В 1880 году это место едва ли изменилось по сравнению с XVI веком. Была, однако, построена плотина, sine qua non [Здесь: непременная принадлежность (лат.)] водного курорта. И нетрудно представить себе там музыкальный павильон. Кокетливые виллы еще не испортили берег. «Пляж почти безлюден. По вечерам десятъ-двенадцать рыбачьих лодок бросают в песок свои якоря, выгружая странной формы рыб, которых таит в себе океан. По утрам на пляж выкатывают кабинки, и оттуда спускаются в воду купальщицы. Молодые иностранки, которые только что прогуливались по плотине в своих элегантных туалетах, теперь борются с огромными пенистыми волнами». Купальщицы чаруют Октава, потому что пугливые детские движения выдают их слабость.

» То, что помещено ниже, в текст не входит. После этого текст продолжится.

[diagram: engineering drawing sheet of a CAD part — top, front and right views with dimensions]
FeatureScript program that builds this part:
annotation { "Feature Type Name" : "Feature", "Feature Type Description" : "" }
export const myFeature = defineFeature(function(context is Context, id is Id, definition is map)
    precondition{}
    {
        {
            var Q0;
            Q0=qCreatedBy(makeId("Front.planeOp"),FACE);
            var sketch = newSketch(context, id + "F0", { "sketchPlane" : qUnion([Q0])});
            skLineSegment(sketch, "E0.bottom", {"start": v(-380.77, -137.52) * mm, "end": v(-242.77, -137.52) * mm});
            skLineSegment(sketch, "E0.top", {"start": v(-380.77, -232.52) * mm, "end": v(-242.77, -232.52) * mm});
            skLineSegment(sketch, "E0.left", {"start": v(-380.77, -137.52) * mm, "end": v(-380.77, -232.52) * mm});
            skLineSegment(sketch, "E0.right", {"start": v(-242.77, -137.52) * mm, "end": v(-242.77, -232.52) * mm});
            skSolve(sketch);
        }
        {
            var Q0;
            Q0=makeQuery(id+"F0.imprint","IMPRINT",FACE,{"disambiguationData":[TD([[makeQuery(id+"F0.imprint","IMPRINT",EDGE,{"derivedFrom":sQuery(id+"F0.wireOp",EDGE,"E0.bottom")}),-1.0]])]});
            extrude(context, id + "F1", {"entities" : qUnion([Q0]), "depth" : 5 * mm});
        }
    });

Оставив мать в кресле-кабинке, где она может вкусить положенную — и не более того — дозу целебного морского воздуха, Октав в одиночестве следует за отступившей волной. Он хочет, по его словам, «услышать, как трепещет водная ширь». Он печален. Стараясь не замочить обувь, он аккуратно обходит большие сверкающие лужи, оставленные отливом несколько часов назад. Он не любит моря. (Я уверена, что психоаналитики жадно набросятся на это замечание, которое, однако, звучит игрой слов только по-французски, где «море» и «мать» омонимы). «О, бедный поселок Хейст! Как ты угрюм, как бледно твое море!» Октав надеется, что скоро с ним рядом будет Жозе, который обещал приехать через несколько дней — дружеское присутствие поможет ему сносить зрелище волн. «Природа гложет свою узду; она недовольна своей судьбой; она надеется разбить невидимые ковы, наполняя душу наблюдателя глубокой тревогой. Зрелище этой громады рабства отвлекает человека от страданий его братьев; социальная несправедливость, частные утраты тускнеют в его глазах. В конце концов он может дойти до того, что признает право за силой... Морю приписывают благородство, но я его не вижу. Я вижу только свирепость, горячку и смену дерзких наскоков, падений и отступлений». Во взбаламученной материи, обрушивающейся на волнолом, Октав угадывает ненасытность толпы, состоящей из множества чудовищ.